DESCRIPTION OF THE TASK:
Restrict the output to the lines below starting at the one that contains "right eye: (547, 761)" and ending at the one that contains "left front paw: (459, 797)", and restate them word for word, both ends included.

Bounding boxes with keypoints

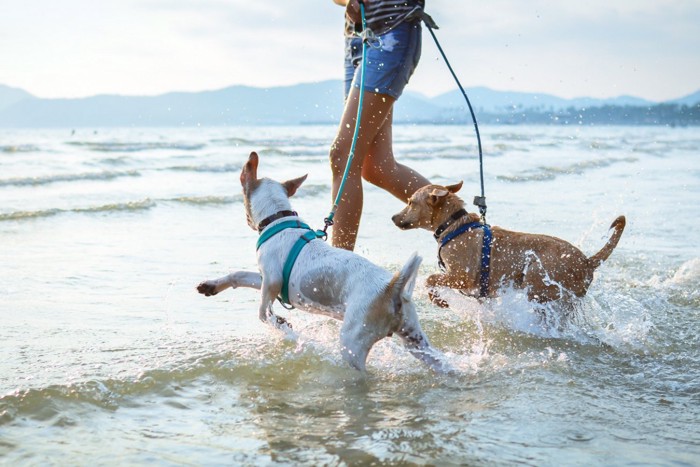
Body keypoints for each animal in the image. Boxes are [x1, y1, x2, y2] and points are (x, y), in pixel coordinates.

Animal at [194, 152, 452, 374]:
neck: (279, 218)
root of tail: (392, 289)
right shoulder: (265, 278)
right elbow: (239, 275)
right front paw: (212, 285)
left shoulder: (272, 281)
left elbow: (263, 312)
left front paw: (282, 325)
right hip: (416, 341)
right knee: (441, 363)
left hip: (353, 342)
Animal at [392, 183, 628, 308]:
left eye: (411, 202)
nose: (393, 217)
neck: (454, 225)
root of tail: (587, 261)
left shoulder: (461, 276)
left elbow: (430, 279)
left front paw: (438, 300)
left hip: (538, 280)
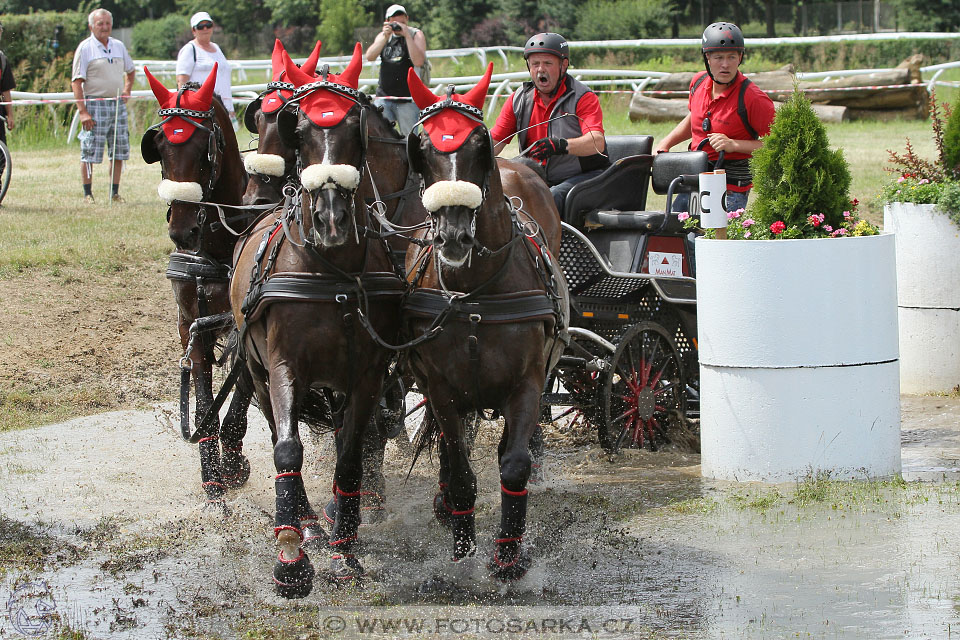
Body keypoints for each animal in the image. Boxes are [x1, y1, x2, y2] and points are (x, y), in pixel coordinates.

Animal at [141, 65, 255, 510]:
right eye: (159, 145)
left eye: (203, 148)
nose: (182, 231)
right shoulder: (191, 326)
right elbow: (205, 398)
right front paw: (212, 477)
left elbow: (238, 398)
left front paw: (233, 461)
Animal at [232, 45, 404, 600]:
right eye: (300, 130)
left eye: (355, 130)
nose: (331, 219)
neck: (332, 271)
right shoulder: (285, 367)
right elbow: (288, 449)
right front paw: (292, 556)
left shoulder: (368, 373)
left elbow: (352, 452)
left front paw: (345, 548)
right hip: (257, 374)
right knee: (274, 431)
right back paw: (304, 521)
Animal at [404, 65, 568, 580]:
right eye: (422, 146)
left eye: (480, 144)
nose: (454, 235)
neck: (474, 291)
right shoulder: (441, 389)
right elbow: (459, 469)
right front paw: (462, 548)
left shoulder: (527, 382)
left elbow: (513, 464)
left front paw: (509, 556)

* * *

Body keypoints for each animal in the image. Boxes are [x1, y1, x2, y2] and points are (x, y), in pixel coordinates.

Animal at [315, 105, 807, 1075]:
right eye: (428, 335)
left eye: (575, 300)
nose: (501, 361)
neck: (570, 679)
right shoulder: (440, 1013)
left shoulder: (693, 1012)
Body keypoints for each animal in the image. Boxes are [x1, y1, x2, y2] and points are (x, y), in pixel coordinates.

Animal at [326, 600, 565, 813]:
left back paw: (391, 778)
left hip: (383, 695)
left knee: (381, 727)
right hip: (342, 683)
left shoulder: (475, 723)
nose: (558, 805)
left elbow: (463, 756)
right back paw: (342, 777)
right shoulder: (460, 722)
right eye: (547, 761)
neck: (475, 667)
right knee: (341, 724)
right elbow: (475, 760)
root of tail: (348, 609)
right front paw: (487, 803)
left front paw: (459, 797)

WRITTEN SOLUTION:
right eye: (547, 761)
neck: (475, 667)
right knee: (341, 724)
right elbow: (475, 760)
root of tail: (348, 609)
right front paw: (487, 803)
left front paw: (459, 797)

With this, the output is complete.